Source material:

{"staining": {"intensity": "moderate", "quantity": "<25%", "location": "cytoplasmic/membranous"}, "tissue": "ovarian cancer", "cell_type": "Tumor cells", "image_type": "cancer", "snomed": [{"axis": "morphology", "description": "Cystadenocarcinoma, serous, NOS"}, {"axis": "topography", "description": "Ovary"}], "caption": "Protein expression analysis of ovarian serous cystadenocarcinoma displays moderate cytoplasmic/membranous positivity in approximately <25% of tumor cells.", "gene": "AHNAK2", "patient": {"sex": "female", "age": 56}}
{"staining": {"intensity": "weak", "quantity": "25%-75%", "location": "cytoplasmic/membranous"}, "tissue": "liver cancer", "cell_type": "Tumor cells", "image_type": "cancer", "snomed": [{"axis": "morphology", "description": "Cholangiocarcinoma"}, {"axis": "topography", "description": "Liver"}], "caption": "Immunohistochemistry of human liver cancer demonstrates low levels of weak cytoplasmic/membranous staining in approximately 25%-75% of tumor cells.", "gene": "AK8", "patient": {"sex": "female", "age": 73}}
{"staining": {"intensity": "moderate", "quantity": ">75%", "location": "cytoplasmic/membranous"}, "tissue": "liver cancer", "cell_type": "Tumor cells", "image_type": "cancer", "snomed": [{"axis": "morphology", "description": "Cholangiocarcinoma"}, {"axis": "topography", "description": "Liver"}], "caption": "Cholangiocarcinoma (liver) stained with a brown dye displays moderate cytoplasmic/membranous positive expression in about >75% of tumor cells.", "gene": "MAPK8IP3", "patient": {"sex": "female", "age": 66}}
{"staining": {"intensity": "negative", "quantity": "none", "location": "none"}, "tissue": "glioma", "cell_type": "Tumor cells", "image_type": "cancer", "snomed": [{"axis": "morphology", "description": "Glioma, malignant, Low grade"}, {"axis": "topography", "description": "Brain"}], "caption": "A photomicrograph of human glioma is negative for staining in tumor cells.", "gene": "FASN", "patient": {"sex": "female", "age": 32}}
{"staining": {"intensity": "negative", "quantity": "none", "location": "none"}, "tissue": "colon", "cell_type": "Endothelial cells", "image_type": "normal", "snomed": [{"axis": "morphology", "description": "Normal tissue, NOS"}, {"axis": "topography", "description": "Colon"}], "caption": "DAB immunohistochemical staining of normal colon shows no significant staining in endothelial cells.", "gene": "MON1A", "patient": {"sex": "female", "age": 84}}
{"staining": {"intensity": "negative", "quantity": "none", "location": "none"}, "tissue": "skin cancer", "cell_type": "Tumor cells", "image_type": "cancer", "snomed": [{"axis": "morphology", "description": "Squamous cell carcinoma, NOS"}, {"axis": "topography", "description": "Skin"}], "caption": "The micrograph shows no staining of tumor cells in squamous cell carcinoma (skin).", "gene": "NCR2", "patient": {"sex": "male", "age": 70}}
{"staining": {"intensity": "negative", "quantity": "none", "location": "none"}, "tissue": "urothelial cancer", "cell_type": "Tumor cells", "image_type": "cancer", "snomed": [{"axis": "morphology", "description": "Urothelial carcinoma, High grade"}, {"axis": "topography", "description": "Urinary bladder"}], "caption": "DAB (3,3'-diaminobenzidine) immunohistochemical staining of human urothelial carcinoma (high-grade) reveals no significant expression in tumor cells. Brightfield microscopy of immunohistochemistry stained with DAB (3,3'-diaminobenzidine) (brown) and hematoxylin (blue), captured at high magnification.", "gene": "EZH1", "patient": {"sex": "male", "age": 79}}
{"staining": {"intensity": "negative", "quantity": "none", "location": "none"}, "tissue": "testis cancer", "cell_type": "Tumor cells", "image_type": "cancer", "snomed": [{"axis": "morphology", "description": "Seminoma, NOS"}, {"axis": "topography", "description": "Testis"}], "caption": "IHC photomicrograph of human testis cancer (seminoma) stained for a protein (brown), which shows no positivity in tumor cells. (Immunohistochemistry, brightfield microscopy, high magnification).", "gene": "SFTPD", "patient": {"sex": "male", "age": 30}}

Requirement: What do the lines of the material read, from the first through the line with "of human liver"? Transcribe them exactly and stop there.

Worked solution:
{"staining": {"intensity": "moderate", "quantity": "<25%", "location": "cytoplasmic/membranous"}, "tissue": "ovarian cancer", "cell_type": "Tumor cells", "image_type": "cancer", "snomed": [{"axis": "morphology", "description": "Cystadenocarcinoma, serous, NOS"}, {"axis": "topography", "description": "Ovary"}], "caption": "Protein expression analysis of ovarian serous cystadenocarcinoma displays moderate cytoplasmic/membranous positivity in approximately <25% of tumor cells.", "gene": "AHNAK2", "patient": {"sex": "female", "age": 56}}
{"staining": {"intensity": "weak", "quantity": "25%-75%", "location": "cytoplasmic/membranous"}, "tissue": "liver cancer", "cell_type": "Tumor cells", "image_type": "cancer", "snomed": [{"axis": "morphology", "description": "Cholangiocarcinoma"}, {"axis": "topography", "description": "Liver"}], "caption": "Immunohistochemistry of human liver cancer demonstrates low levels of weak cytoplasmic/membranous staining in approximately 25%-75% of tumor cells.", "gene": "AK8", "patient": {"sex": "female", "age": 73}}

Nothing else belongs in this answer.